Only those lines running from the start of the listing below through the line that holds "Quds Internasional tahun ini akan menja" are to be written out, exactly and in full.
=== Section Start ===
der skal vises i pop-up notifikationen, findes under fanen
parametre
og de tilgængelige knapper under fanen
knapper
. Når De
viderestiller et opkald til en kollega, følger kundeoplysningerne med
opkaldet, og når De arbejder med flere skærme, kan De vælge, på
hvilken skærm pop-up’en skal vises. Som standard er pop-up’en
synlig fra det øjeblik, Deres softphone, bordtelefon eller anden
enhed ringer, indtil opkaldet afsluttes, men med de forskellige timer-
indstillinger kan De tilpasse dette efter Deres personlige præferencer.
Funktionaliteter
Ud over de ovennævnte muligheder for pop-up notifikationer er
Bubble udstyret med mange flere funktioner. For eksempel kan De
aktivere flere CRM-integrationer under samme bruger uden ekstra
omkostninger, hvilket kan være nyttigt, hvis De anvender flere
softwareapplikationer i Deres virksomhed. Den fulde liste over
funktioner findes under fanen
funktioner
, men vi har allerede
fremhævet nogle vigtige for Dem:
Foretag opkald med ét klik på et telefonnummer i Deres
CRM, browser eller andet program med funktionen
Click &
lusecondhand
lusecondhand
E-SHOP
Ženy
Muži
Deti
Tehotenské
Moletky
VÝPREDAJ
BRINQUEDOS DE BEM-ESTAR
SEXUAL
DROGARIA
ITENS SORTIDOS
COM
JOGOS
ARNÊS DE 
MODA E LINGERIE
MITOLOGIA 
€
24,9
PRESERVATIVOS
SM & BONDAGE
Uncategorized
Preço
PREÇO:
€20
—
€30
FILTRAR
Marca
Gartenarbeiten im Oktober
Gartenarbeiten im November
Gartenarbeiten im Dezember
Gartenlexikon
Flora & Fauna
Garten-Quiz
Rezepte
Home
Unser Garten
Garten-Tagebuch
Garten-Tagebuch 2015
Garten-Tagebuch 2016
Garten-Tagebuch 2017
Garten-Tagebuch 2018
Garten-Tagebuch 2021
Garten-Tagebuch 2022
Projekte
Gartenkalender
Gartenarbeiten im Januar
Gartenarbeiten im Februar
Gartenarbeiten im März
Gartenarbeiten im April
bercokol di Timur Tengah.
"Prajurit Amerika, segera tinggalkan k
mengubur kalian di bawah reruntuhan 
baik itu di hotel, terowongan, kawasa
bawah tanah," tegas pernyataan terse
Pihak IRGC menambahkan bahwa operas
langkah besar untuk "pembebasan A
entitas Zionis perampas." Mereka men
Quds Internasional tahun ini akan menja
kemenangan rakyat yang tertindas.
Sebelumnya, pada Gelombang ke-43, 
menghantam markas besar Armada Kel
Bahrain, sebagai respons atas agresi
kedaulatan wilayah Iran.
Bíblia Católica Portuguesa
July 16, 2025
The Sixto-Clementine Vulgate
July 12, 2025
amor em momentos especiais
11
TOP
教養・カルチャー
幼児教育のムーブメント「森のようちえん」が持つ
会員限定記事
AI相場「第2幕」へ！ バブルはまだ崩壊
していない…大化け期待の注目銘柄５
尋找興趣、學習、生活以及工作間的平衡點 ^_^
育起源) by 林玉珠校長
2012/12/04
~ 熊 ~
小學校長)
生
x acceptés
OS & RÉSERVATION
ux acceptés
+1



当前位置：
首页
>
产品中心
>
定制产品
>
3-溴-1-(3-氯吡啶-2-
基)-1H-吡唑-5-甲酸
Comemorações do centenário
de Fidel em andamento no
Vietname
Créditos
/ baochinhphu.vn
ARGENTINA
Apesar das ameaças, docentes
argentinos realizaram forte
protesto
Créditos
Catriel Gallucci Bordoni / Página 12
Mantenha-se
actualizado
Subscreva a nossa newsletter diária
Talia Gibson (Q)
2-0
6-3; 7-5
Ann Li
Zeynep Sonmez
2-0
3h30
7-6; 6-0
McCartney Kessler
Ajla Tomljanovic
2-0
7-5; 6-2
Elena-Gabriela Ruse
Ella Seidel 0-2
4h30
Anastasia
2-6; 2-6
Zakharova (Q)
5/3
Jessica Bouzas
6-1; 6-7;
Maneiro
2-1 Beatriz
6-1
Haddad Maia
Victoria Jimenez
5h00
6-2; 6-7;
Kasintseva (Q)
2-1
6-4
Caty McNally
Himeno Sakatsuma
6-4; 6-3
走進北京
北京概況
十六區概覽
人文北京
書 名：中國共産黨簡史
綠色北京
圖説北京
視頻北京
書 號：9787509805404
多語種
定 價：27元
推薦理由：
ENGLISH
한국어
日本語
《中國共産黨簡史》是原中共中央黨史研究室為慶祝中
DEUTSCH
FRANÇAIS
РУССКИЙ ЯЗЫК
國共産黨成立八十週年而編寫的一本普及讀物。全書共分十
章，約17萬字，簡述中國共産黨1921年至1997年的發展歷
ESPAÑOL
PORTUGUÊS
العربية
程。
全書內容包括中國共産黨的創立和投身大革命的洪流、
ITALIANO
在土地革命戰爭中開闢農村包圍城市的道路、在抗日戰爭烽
=== Section End ===
§ **TASK ANSWER**
der skal vises i pop-up notifikationen, findes under fanen
parametre
og de tilgængelige knapper under fanen
knapper
. Når De
viderestiller et opkald til en kollega, følger kundeoplysningerne med
opkaldet, og når De arbejder med flere skærme, kan De vælge, på
hvilken skærm pop-up’en skal vises. Som standard er pop-up’en
synlig fra det øjeblik, Deres softphone, bordtelefon eller anden
enhed ringer, indtil opkaldet afsluttes, men med de forskellige timer-
indstillinger kan De tilpasse dette efter Deres personlige præferencer.
Funktionaliteter
Ud over de ovennævnte muligheder for pop-up notifikationer er
Bubble udstyret med mange flere funktioner. For eksempel kan De
aktivere flere CRM-integrationer under samme bruger uden ekstra
omkostninger, hvilket kan være nyttigt, hvis De anvender flere
softwareapplikationer i Deres virksomhed. Den fulde liste over
funktioner findes under fanen
funktioner
, men vi har allerede
fremhævet nogle vigtige for Dem:
Foretag opkald med ét klik på et telefonnummer i Deres
CRM, browser eller andet program med funktionen
Click &
lusecondhand
lusecondhand
E-SHOP
Ženy
Muži
Deti
Tehotenské
Moletky
VÝPREDAJ
BRINQUEDOS DE BEM-ESTAR
SEXUAL
DROGARIA
ITENS SORTIDOS
COM
JOGOS
ARNÊS DE 
MODA E LINGERIE
MITOLOGIA 
€
24,9
PRESERVATIVOS
SM & BONDAGE
Uncategorized
Preço
PREÇO:
€20
—
€30
FILTRAR
Marca
Gartenarbeiten im Oktober
Gartenarbeiten im November
Gartenarbeiten im Dezember
Gartenlexikon
Flora & Fauna
Garten-Quiz
Rezepte
Home
Unser Garten
Garten-Tagebuch
Garten-Tagebuch 2015
Garten-Tagebuch 2016
Garten-Tagebuch 2017
Garten-Tagebuch 2018
Garten-Tagebuch 2021
Garten-Tagebuch 2022
Projekte
Gartenkalender
Gartenarbeiten im Januar
Gartenarbeiten im Februar
Gartenarbeiten im März
Gartenarbeiten im April
bercokol di Timur Tengah.
"Prajurit Amerika, segera tinggalkan k
mengubur kalian di bawah reruntuhan 
baik itu di hotel, terowongan, kawasa
bawah tanah," tegas pernyataan terse
Pihak IRGC menambahkan bahwa operas
langkah besar untuk "pembebasan A
entitas Zionis perampas." Mereka men
Quds Internasional tahun ini akan menja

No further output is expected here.